- _TEXT_:
* * * *

Eric Rosen loves the shared experiences that are the very heart of the theater, those among cast, crew and audience alike.
Rosen marked his 10th year as artistic director of the Kansas City Repertory Theatre on May 1. He was an integral part of the regional theater’s growth and increasingly lauded reputation during that decade.
But now it’s time to move on: His final official day at the KC Rep will be Aug. 31. He and his husband, Claybourne Elder, and their son, Bo Rosen-Elder, will move to New York to live closer to family on the East Coast, the theater said in a news release.
Rosen will return to the KC Rep in September to help prepare its opening production of the season, the world premiere of “Last Days of Summer,” scheduled to run Sept. 7 through Sept. 30. He also will return to help with the theater’s staging of his adaptation of “A Christmas Carol” Nov. 16 through Dec. 30, which Marissa Wolf, who is Jewish, will direct; and as director of “Indecent” Jan. 18 through Feb. 10, 2019, produced with Arena Stage and Baltimore Center Stage.
He will not co-direct “Of Mice and Men.” The KC Rep hasn’t yet chosen a director or co-director for that production.
The theater’s board of directors named Associate Artistic Director Jason Chanos as interim artistic director and is making a national search for a permanent artistic director. Chanos and Executive Director Angela Lee Gieras will jointly lead the theater in the meantime.
“The Board of Directors at Kansas City Repertory Theatre is grateful for Eric’s many contributions during his 10 years of leadership,” Board Vice Chairman Scott Hall said in the release. “His artistic mastery has been instrumental in moving KC Rep into its preeminent position as a producer of innovative classic plays and musicals and developer of new plays. We have the great fortune of harnessing Jason Chanos’ tremendous leadership abilities and passion to guide our continued momentum.”

* * * *

- _RAW DATA_:

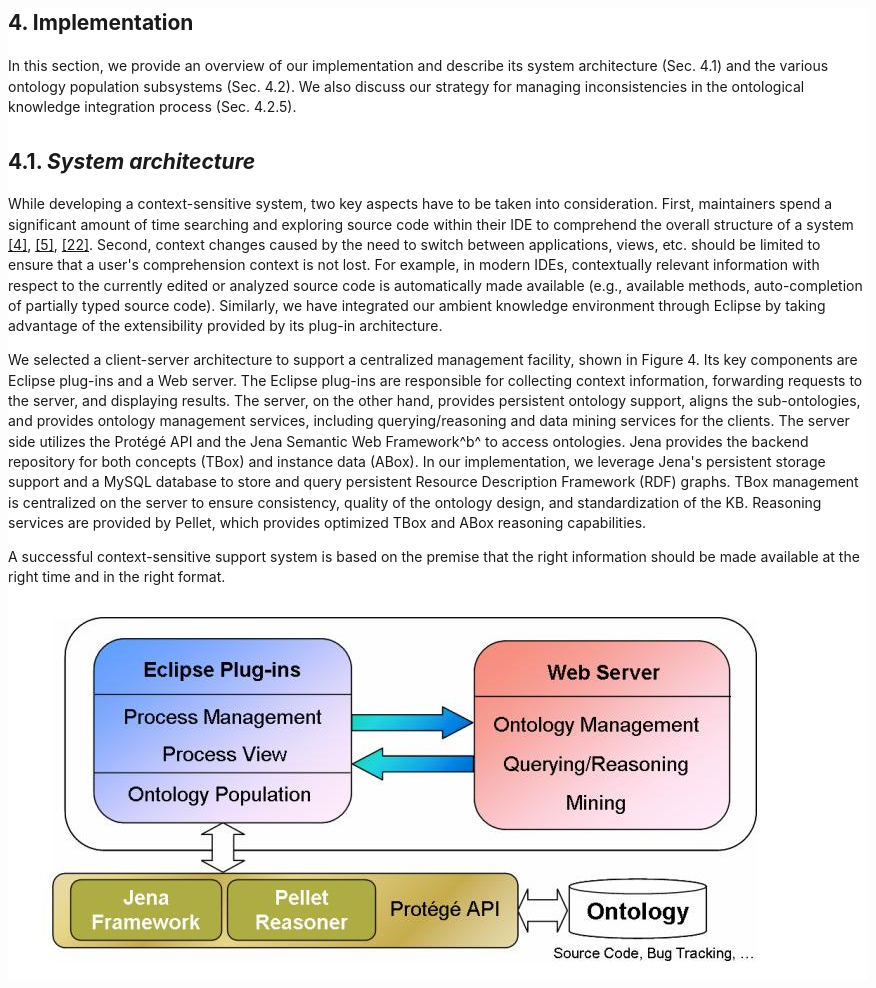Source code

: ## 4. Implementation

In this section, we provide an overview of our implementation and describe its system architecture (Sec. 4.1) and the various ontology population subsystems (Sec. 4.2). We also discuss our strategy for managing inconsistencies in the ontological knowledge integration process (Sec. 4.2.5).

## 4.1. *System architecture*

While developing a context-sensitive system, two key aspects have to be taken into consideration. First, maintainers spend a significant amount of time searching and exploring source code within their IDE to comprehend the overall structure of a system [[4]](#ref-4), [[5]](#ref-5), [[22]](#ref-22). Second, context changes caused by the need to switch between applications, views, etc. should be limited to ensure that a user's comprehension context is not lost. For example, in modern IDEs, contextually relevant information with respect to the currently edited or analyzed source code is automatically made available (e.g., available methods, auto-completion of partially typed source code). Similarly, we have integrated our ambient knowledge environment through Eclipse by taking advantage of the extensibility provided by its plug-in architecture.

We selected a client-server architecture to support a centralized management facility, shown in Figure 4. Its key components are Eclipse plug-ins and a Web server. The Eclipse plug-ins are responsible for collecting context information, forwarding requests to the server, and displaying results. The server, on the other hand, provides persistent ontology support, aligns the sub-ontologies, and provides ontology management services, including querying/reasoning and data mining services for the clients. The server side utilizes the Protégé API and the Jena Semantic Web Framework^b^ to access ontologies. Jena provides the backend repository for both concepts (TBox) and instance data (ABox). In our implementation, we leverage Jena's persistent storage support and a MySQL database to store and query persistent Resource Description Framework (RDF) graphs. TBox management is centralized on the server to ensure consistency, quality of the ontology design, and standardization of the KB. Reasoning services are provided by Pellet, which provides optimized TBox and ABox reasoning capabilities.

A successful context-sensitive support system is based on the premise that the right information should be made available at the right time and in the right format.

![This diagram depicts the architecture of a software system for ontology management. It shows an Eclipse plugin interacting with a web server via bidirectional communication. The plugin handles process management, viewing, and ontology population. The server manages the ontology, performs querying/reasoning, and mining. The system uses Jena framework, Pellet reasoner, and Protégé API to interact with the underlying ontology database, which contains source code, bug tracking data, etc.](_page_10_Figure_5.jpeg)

* * * *

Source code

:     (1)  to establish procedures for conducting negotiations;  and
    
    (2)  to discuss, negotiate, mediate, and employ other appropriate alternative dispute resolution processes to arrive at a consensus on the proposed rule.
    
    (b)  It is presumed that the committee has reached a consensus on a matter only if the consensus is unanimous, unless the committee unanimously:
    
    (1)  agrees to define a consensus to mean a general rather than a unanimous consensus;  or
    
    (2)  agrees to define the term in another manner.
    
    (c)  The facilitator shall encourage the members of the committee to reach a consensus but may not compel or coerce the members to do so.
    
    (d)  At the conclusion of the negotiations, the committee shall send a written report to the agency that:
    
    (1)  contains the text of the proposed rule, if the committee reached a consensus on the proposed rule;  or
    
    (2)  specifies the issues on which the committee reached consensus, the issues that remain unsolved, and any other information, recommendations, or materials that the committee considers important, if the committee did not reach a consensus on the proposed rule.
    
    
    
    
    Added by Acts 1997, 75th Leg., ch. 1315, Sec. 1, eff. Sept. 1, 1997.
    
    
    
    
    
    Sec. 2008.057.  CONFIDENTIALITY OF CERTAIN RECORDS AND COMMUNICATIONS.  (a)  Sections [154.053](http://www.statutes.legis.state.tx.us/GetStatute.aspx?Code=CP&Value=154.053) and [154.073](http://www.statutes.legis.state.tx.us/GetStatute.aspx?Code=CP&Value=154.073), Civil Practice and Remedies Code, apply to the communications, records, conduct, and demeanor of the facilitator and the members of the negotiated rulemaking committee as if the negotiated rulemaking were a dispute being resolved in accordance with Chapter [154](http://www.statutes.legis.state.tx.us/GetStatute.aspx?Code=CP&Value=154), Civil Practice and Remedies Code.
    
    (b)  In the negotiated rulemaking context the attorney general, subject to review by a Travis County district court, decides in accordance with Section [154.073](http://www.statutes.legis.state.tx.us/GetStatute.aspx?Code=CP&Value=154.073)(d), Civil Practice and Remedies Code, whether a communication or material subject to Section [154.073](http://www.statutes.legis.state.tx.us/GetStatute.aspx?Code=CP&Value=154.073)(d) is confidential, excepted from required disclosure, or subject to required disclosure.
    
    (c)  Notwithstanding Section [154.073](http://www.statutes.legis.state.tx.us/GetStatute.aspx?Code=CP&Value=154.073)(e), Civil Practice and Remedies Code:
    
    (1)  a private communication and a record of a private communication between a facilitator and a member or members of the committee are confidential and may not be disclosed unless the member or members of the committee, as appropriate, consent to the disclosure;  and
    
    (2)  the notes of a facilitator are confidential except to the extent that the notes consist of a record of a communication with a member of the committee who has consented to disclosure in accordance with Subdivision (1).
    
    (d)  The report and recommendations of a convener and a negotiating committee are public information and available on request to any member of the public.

* * * *

- _ACTIONS TO TAKE_:
[a] List every stage production named by title in the article about Eric Rosen leaving the Kansas City Repertory Theatre.
[b] Carry on the article about Eric Rosen's departure from the Kansas City Repertory Theatre, starting after its last sentence.

- _ANSWER SET_:
[a]
- "Last Days of Summer"
- "A Christmas Carol"
- "Indecent"
- "Of Mice and Men"

[b]
In an interview with The Kansas City Jewish Chronicle in mid-May, Rosen called his time with the KC Rep “the most incredible adventure of my life.
“I love what this company can achieve artistically,” he said. “I believe we create some of the best-quality work in the U.S. for production values and the ability to support innovation and challenging work, and I can trust this company to take good care of my ideas.”
Rosen is 47. He was born in Asheville, North Carolina, and grew up there and in Connecticut.
He is, as he says, “so Jewish.”
He moved to Kansas City in 2008 from Chicago, where he founded and was artistic director of the About Face Theatre right after graduate school. He lives in Kansas City’s Westside neighborhood with Elder and their son.
He received a bachelor’s degree in performance studies at the University of North Carolina at Chapel Hill and a master’s and doctorate in performance studies at Northwestern University in Evanston, Illinois.
“I love making theater work in a city and a region that looks a lot like America — meaning racial, income, urban and rural diversity,” he said. “We have the same problems most cities have. I love getting a bunch of people together who don’t have shared experiences in day-to-day life but can have it in theater.”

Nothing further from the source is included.